## What this task involves
Return all the records, each one exactly as given.

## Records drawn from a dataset
_ _ _ _ _ _ _
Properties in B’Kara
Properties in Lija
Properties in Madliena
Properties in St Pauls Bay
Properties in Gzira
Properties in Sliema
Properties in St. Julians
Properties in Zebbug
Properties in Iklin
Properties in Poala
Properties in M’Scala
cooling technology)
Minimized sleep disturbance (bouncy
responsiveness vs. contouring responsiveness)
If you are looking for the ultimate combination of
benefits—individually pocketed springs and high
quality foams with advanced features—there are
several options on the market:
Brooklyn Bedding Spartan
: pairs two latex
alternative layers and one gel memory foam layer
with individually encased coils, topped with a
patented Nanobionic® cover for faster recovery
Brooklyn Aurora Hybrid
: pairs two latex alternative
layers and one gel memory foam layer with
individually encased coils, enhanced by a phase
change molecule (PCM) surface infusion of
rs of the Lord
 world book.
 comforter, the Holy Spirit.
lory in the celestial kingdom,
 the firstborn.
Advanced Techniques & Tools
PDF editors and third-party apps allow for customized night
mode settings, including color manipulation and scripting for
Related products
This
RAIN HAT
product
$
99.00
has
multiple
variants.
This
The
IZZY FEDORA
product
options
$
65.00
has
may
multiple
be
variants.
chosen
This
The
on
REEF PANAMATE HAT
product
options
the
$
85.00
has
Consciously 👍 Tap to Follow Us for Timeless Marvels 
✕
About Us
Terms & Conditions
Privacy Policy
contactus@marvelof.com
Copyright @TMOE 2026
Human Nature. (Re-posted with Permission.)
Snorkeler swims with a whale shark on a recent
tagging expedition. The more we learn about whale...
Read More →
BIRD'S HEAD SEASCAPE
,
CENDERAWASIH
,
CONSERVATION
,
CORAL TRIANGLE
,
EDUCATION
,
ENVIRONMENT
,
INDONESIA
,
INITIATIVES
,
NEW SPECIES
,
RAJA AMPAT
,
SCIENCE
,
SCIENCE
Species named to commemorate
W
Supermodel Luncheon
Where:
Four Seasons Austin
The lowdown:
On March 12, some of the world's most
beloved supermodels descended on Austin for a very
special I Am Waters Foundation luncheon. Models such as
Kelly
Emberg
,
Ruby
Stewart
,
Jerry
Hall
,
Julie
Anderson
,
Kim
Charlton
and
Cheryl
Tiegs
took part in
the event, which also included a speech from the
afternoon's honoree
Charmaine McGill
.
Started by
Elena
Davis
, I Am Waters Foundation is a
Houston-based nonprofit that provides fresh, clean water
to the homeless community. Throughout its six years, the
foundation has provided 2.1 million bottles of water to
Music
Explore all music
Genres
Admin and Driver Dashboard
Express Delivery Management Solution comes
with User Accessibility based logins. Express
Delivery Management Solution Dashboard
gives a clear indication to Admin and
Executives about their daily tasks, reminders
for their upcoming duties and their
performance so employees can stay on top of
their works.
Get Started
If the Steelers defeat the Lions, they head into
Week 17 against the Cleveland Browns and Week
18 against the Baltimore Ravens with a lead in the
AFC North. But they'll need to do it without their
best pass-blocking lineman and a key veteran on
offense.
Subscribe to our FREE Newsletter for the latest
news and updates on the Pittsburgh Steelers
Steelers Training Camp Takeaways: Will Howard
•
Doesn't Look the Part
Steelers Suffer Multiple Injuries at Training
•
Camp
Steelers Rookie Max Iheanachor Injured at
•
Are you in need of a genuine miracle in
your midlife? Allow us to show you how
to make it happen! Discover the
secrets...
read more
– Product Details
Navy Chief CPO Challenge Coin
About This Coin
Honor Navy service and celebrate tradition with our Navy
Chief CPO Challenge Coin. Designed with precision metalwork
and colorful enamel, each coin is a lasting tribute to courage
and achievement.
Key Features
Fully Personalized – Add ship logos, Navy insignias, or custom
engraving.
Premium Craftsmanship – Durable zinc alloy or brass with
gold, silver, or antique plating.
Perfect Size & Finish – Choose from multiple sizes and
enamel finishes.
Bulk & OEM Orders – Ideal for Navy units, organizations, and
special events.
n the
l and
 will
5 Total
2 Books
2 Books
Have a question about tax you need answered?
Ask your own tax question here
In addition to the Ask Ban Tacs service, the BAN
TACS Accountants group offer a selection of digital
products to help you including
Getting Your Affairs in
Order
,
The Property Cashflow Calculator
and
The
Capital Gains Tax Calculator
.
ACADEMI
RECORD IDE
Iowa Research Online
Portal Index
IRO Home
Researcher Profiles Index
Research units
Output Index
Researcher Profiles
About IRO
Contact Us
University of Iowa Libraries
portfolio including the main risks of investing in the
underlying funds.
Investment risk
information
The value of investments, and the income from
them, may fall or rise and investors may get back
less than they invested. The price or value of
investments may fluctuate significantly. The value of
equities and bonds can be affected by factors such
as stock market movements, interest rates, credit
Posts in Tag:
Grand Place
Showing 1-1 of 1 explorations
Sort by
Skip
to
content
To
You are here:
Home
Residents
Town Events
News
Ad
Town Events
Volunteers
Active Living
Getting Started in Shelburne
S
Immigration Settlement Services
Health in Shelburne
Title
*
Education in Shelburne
_ _ _ _ _ _ _
## Answer
Properties in B’Kara
Properties in Lija
Properties in Madliena
Properties in St Pauls Bay
Properties in Gzira
Properties in Sliema
Properties in St. Julians
Properties in Zebbug
Properties in Iklin
Properties in Poala
Properties in M’Scala
cooling technology)
Minimized sleep disturbance (bouncy
responsiveness vs. contouring responsiveness)
If you are looking for the ultimate combination of
benefits—individually pocketed springs and high
quality foams with advanced features—there are
several options on the market:
Brooklyn Bedding Spartan
: pairs two latex
alternative layers and one gel memory foam layer
with individually encased coils, topped with a
patented Nanobionic® cover for faster recovery
Brooklyn Aurora Hybrid
: pairs two latex alternative
layers and one gel memory foam layer with
individually encased coils, enhanced by a phase
change molecule (PCM) surface infusion of
rs of the Lord
 world book.
 comforter, the Holy Spirit.
lory in the celestial kingdom,
 the firstborn.
Advanced Techniques & Tools
PDF editors and third-party apps allow for customized night
mode settings, including color manipulation and scripting for
Related products
This
RAIN HAT
product
$
99.00
has
multiple
variants.
This
The
IZZY FEDORA
product
options
$
65.00
has
may
multiple
be
variants.
chosen
This
The
on
REEF PANAMATE HAT
product
options
the
$
85.00
has
Consciously 👍 Tap to Follow Us for Timeless Marvels 
✕
About Us
Terms & Conditions
Privacy Policy
contactus@marvelof.com
Copyright @TMOE 2026
Human Nature. (Re-posted with Permission.)
Snorkeler swims with a whale shark on a recent
tagging expedition. The more we learn about whale...
Read More →
BIRD'S HEAD SEASCAPE
,
CENDERAWASIH
,
CONSERVATION
,
CORAL TRIANGLE
,
EDUCATION
,
ENVIRONMENT
,
INDONESIA
,
INITIATIVES
,
NEW SPECIES
,
RAJA AMPAT
,
SCIENCE
,
SCIENCE
Species named to commemorate
W
Supermodel Luncheon
Where:
Four Seasons Austin
The lowdown:
On March 12, some of the world's most
beloved supermodels descended on Austin for a very
special I Am Waters Foundation luncheon. Models such as
Kelly
Emberg
,
Ruby
Stewart
,
Jerry
Hall
,
Julie
Anderson
,
Kim
Charlton
and
Cheryl
Tiegs
took part in
the event, which also included a speech from the
afternoon's honoree
Charmaine McGill
.
Started by
Elena
Davis
, I Am Waters Foundation is a
Houston-based nonprofit that provides fresh, clean water
to the homeless community. Throughout its six years, the
foundation has provided 2.1 million bottles of water to
Music
Explore all music
Genres
Admin and Driver Dashboard
Express Delivery Management Solution comes
with User Accessibility based logins. Express
Delivery Management Solution Dashboard
gives a clear indication to Admin and
Executives about their daily tasks, reminders
for their upcoming duties and their
performance so employees can stay on top of
their works.
Get Started
If the Steelers defeat the Lions, they head into
Week 17 against the Cleveland Browns and Week
18 against the Baltimore Ravens with a lead in the
AFC North. But they'll need to do it without their
best pass-blocking lineman and a key veteran on
offense.
Subscribe to our FREE Newsletter for the latest
news and updates on the Pittsburgh Steelers
Steelers Training Camp Takeaways: Will Howard
•
Doesn't Look the Part
Steelers Suffer Multiple Injuries at Training
•
Camp
Steelers Rookie Max Iheanachor Injured at
•
Are you in need of a genuine miracle in
your midlife? Allow us to show you how
to make it happen! Discover the
secrets...
read more
– Product Details
Navy Chief CPO Challenge Coin
About This Coin
Honor Navy service and celebrate tradition with our Navy
Chief CPO Challenge Coin. Designed with precision metalwork
and colorful enamel, each coin is a lasting tribute to courage
and achievement.
Key Features
Fully Personalized – Add ship logos, Navy insignias, or custom
engraving.
Premium Craftsmanship – Durable zinc alloy or brass with
gold, silver, or antique plating.
Perfect Size & Finish – Choose from multiple sizes and
enamel finishes.
Bulk & OEM Orders – Ideal for Navy units, organizations, and
special events.
n the
l and
 will
5 Total
2 Books
2 Books
Have a question about tax you need answered?
Ask your own tax question here
In addition to the Ask Ban Tacs service, the BAN
TACS Accountants group offer a selection of digital
products to help you including
Getting Your Affairs in
Order
,
The Property Cashflow Calculator
and
The
Capital Gains Tax Calculator
.
ACADEMI
RECORD IDE
Iowa Research Online
Portal Index
IRO Home
Researcher Profiles Index
Research units
Output Index
Researcher Profiles
About IRO
Contact Us
University of Iowa Libraries
portfolio including the main risks of investing in the
underlying funds.
Investment risk
information
The value of investments, and the income from
them, may fall or rise and investors may get back
less than they invested. The price or value of
investments may fluctuate significantly. The value of
equities and bonds can be affected by factors such
as stock market movements, interest rates, credit
Posts in Tag:
Grand Place
Showing 1-1 of 1 explorations
Sort by
Skip
to
content
To
You are here:
Home
Residents
Town Events
News
Ad
Town Events
Volunteers
Active Living
Getting Started in Shelburne
S
Immigration Settlement Services
Health in Shelburne
Title
*
Education in Shelburne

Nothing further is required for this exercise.